Fim de Relacionamentos: Terminar um relacionamento amoroso pode ser extremamente doloroso, mas também abre a porta para um recomeço. Aos poucos, você reconstrói sua vida, redescobre interesses esquecidos e talvez até encontre um novo amor. Esse processo é um renascimento, onde você emerge mais forte e consciente de si.

Superação de Desafios Pessoais: Enfrentar uma doença grave, passar por dificuldades financeiras ou lidar com a perda de um ente querido são situações que testam nossa resiliência.
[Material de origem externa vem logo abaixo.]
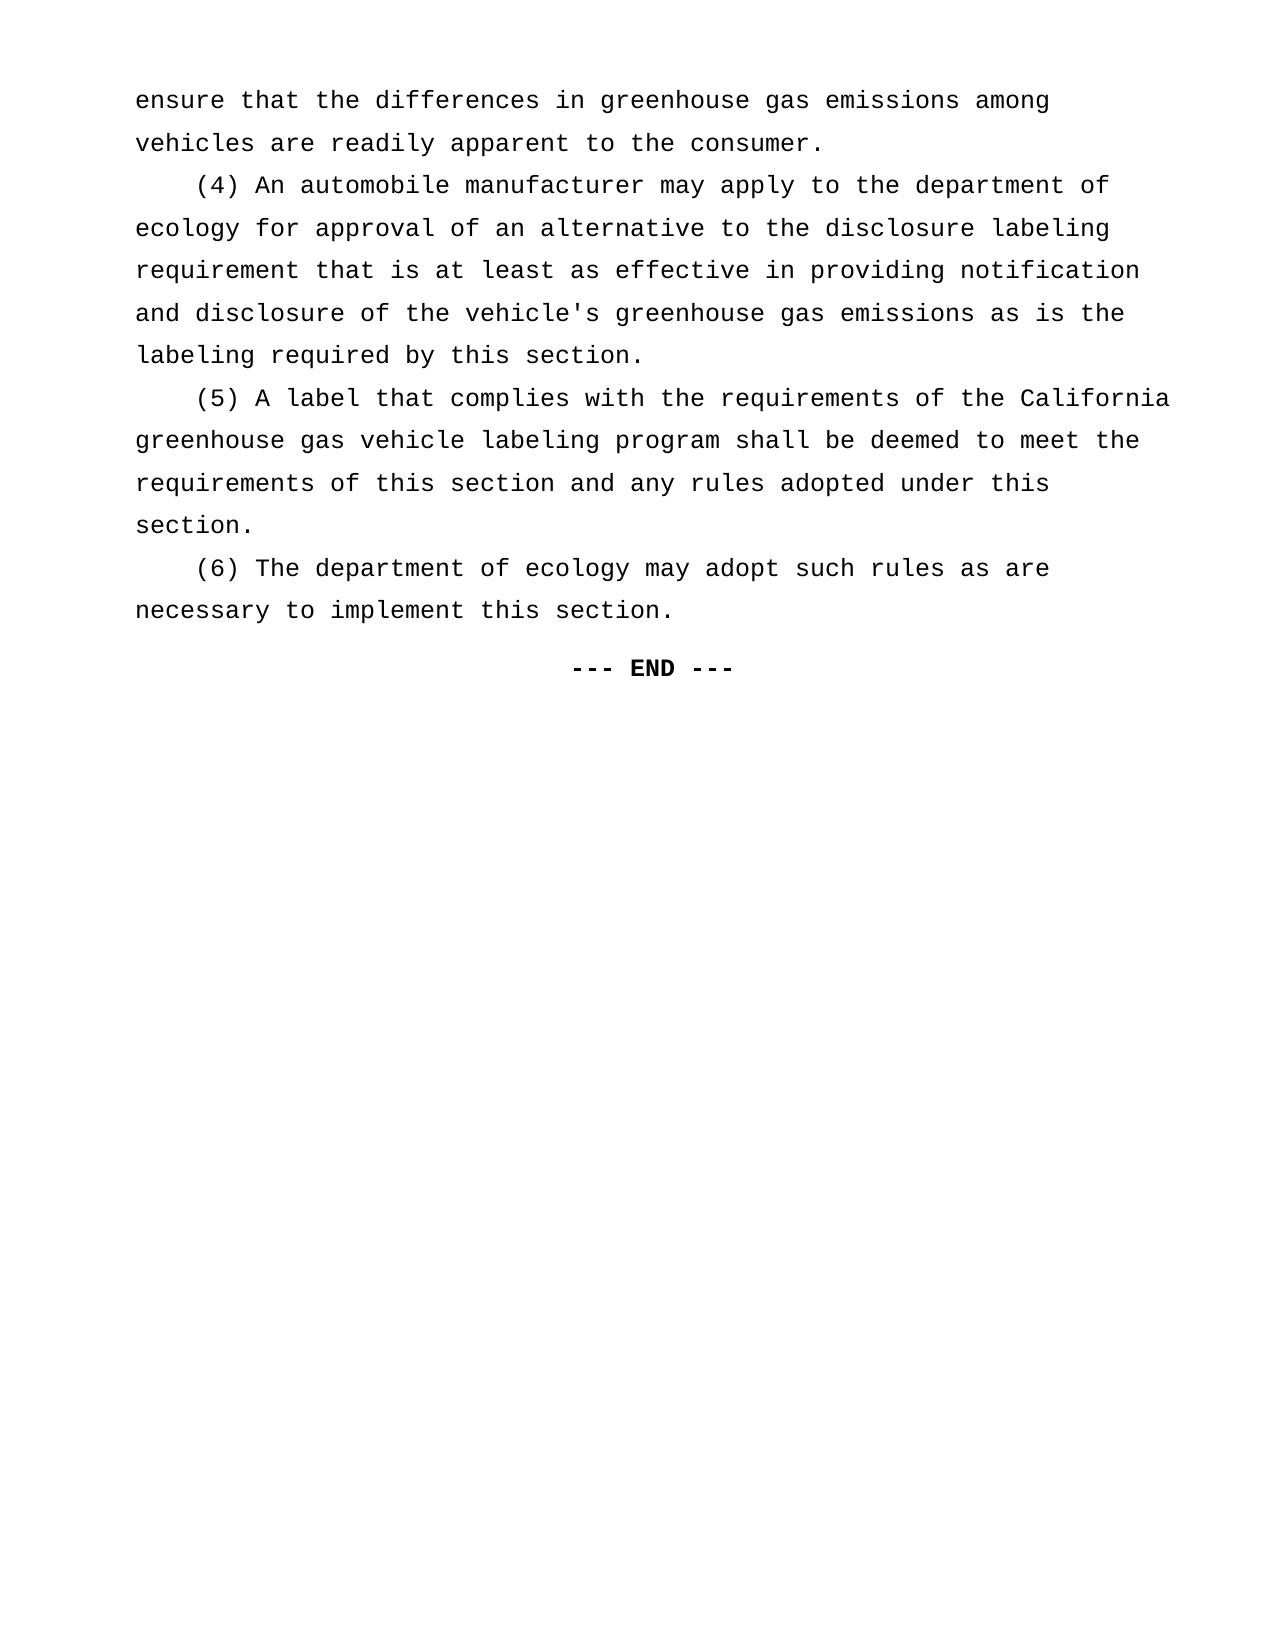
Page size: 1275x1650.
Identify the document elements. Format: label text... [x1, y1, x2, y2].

text (6) The department of ecology may adopt such rules as are necessary to implement this section. [135, 542, 1170, 627]
text (5) A label that complies with the requirements of the California greenhouse gas vehicle labeling program shall be deemed to meet the requirements of this section and any rules adopted under this section. [135, 372, 1170, 542]
text (4) An automobile manufacturer may apply to the department of ecology for approval of an alternative to the disclosure labeling requirement that is at least as effective in providing notification and disclosure of the vehicle's greenhouse gas emissions as is the labeling required by this section. [135, 160, 1170, 372]
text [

A superação desses desafios pode nos transformar profundamente, resultando em um novo começo, uma nova perspectiva sobre a vida.

Reflexão Filosófica: O Pensamento de Nietzsche

Para entender melhor esses renascimentos simbólicos, podemos recorrer ao pensamento de Friedrich Nietzsche. Ele é conhecido por sua filosofia do eterno retorno e do "Übermensch" (super-homem), conceitos que, de certa forma, se alinham com a ideia de renascimento.

Nietzsche sugere que a vida é um ciclo constante de morte e renascimento, onde as dificuldades e desafios servem como catalisadores para nosso crescimento pessoal. Ele acredita que ao confrontar e superar os obstáculos da vida, nos tornamos mais fortes e nos aproximamos do ideal do "Übermensch". Esse conceito pode ser visto como um renascimento simbólico, onde a transformação pessoal é a chave para uma vida plena e autêntica.

Cotidiano e Transformações

Voltando ao nosso dia a dia, esses renascimentos simbólicos não precisam ser grandiosos ou dramáticos. Às vezes, um simples momento de introspecção pode ser suficiente. Imagine alguém que, após anos de correria e estresse, decide incorporar a meditação em sua rotina diária. Esse pequeno ato pode resultar em uma transformação significativa na maneira como essa pessoa lida com o estresse e se conecta consigo mesma.

Outros exemplos podem incluir a decisão de mudar hábitos alimentares, começar a praticar um novo esporte, ou até mesmo a adoção de um hobby que sempre teve vontade de explorar. Cada uma dessas ações, por menor que pareça, representa um renascimento simbólico, um passo em direção a uma versão renovada de si mesmo.

Renascimentos simbólicos são partes essenciais de nossas vidas. Eles nos permitem crescer, aprender e nos adaptar às mudanças inevitáveis que enfrentamos. Seja através de grandes decisões ou pequenas mudanças cotidianas, cada renascimento nos aproxima de uma versão mais autêntica e realizada de nós mesmos. Como Nietzsche sugere, é na superação dos desafios que encontramos a verdadeira essência do nosso ser, renascendo continuamente em busca do nosso potencial máximo.